TASK DESCRIPTION
Find the lines holding the string "load" in the data, then copy all of them.
Segment Start: SOURCE DATA
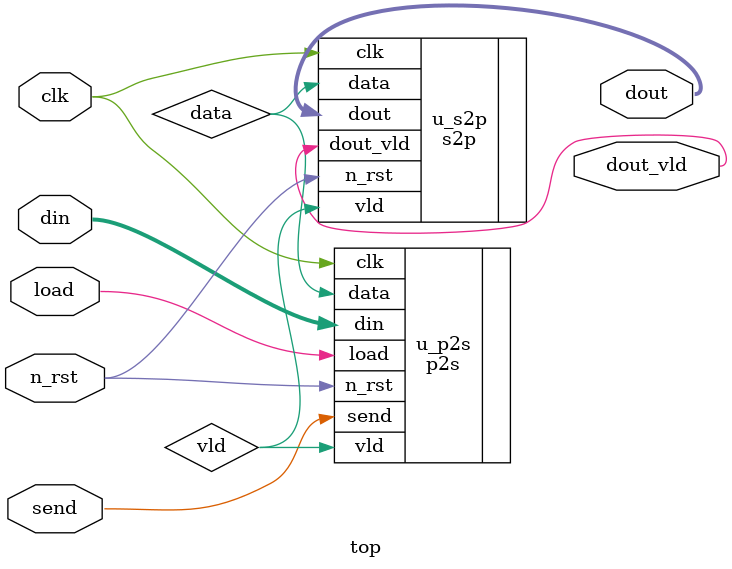
<source format=v>

module top(
    clk,
    n_rst,
    din,
    load,
    send,
    dout,
    dout_vld
);

input           clk;
input           n_rst;

input   [3:0]   din;
input           load;
input           send;

output  [3:0]   dout;
output          dout_vld;


wire             data;
wire             vld;


p2s u_p2s(
    .clk(clk),
    .n_rst(n_rst),
    .din(din),
    .load(load),
    .send(send),
    .data(data),
    .vld(vld)
);


s2p u_s2p(
    .clk(clk),
    .n_rst(n_rst),
    .data(data),
    .vld(vld),
    .dout(dout),
    .dout_vld(dout_vld)
);



endmodule
</source>
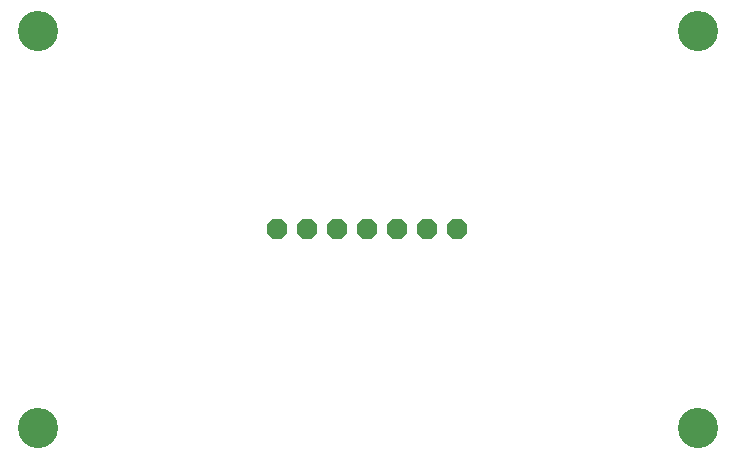
<source format=gbr>
G04 EAGLE Gerber RS-274X export*
G75*
%MOMM*%
%FSLAX34Y34*%
%LPD*%
%INSoldermask Bottom*%
%IPPOS*%
%AMOC8*
5,1,8,0,0,1.08239X$1,22.5*%
G01*
%ADD10C,3.403200*%
%ADD11P,1.852186X8X22.500000*%


D10*
X75000Y366500D03*
X75000Y30000D03*
X633800Y366500D03*
X633800Y30000D03*
D11*
X277800Y198250D03*
X303200Y198250D03*
X328600Y198250D03*
X354000Y198250D03*
X379400Y198250D03*
X404800Y198250D03*
X430200Y198250D03*
M02*

</source>
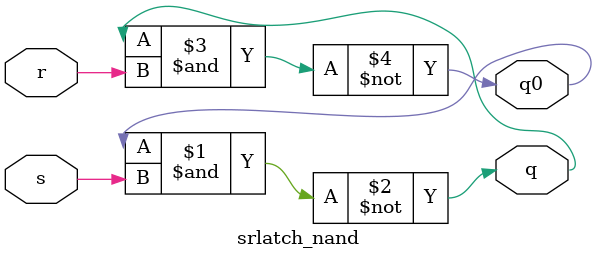
<source format=v>
module srlatch_nand(s,r,q,q0);
  input s,r;
  output q,q0;
  assign q = ~(q0&s);
  assign q0 = ~(q&r);
endmodule

</source>
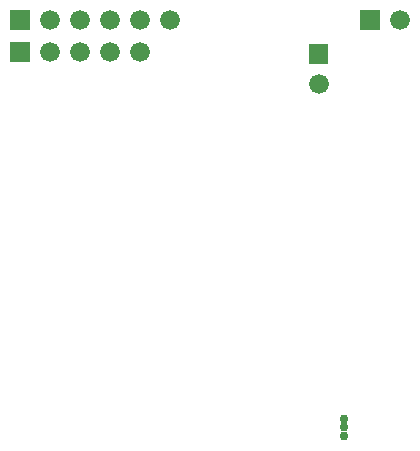
<source format=gbr>
G04 start of page 7 for group -4062 idx -4062 *
G04 Title: (unknown), soldermask *
G04 Creator: pcb 4.0.2 *
G04 CreationDate: Sun Feb  4 07:02:53 2018 UTC *
G04 For: jeroen *
G04 Format: Gerber/RS-274X *
G04 PCB-Dimensions (mil): 6000.00 5000.00 *
G04 PCB-Coordinate-Origin: lower left *
%MOIN*%
%FSLAX25Y25*%
%LNBOTTOMMASK*%
%ADD43C,0.0660*%
%ADD42C,0.0001*%
%ADD41C,0.0300*%
G54D41*X456299Y178740D03*
Y181496D03*
Y184252D03*
G54D42*G36*
X344810Y310072D02*Y303472D01*
X351410D01*
Y310072D01*
X344810D01*
G37*
G54D43*X358110Y306772D03*
X368110D03*
X378110D03*
X388110D03*
G54D42*G36*
X461503Y320623D02*Y314023D01*
X468103D01*
Y320623D01*
X461503D01*
G37*
G54D43*X474803Y317323D03*
G54D42*G36*
X444338Y309402D02*Y302802D01*
X450938D01*
Y309402D01*
X444338D01*
G37*
G54D43*X447638Y296102D03*
G54D42*G36*
X344810Y320623D02*Y314023D01*
X351410D01*
Y320623D01*
X344810D01*
G37*
G54D43*X358110Y317323D03*
X368110D03*
X378110D03*
X388110D03*
X398110D03*
M02*

</source>
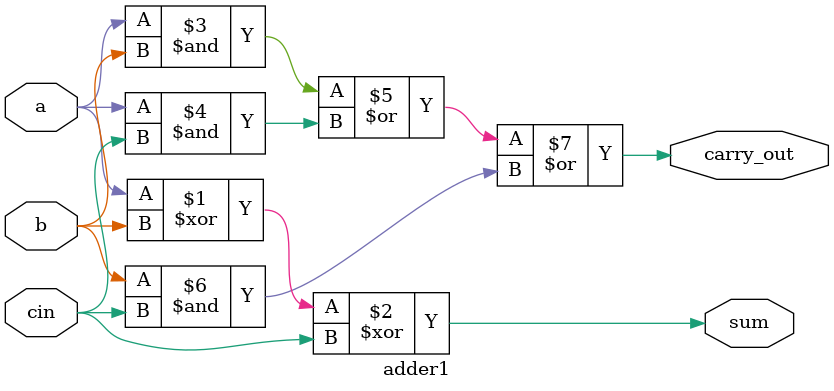
<source format=v>
`timescale 1ns / 1ps

// adder1.v
module adder1(
    input  a,
    input  b,
    input  cin,
    output sum,
    output carry_out
);

assign sum       = a ^ b ^ cin;
assign carry_out = (a & b) | (a & cin) | (b & cin);

endmodule

</source>
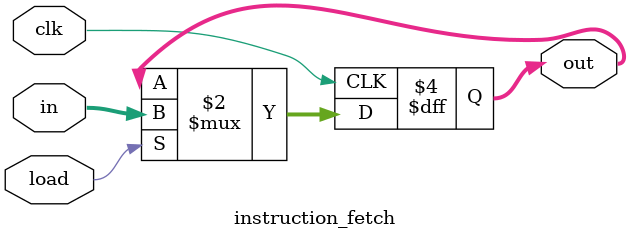
<source format=sv>
module instruction_fetch (
    input logic clk,
    
    input logic [15:0] in,
    input logic load,

    output logic [15:0] out
);

    always_ff @(posedge clk) begin
        if (load)
            out <= in;
    end

endmodule

</source>
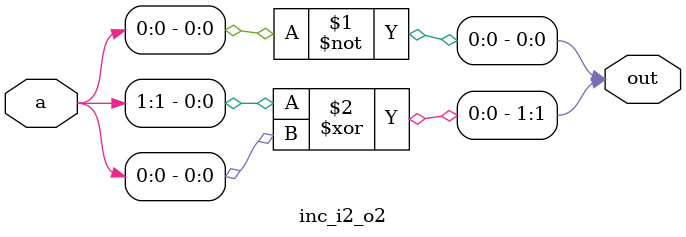
<source format=sv>
module inc_i2_o2(a, out);
    input[1:0] a;
    output[1:0] out;
    
    assign out[0] = ~a[0];
    assign out[1] = a[1] ^ a[0];
      
endmodule
</source>
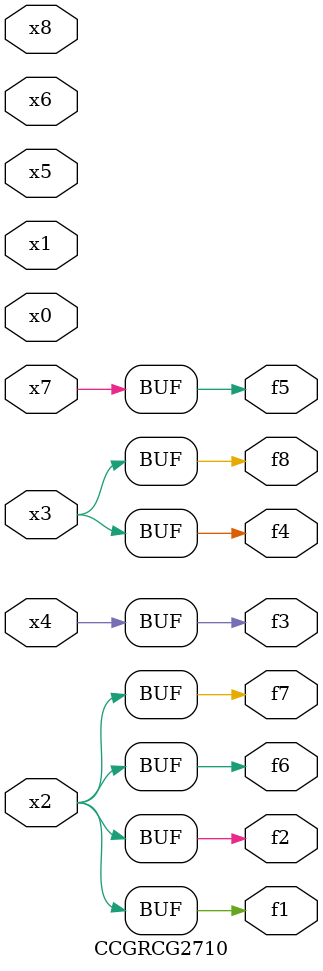
<source format=v>
module CCGRCG2710(
	input x0, x1, x2, x3, x4, x5, x6, x7, x8,
	output f1, f2, f3, f4, f5, f6, f7, f8
);
	assign f1 = x2;
	assign f2 = x2;
	assign f3 = x4;
	assign f4 = x3;
	assign f5 = x7;
	assign f6 = x2;
	assign f7 = x2;
	assign f8 = x3;
endmodule

</source>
Segment End: SOURCE DATA
WRITTEN RESPONSE
    load,
input           load;
    .load(load),
    input logic load,
        if (load)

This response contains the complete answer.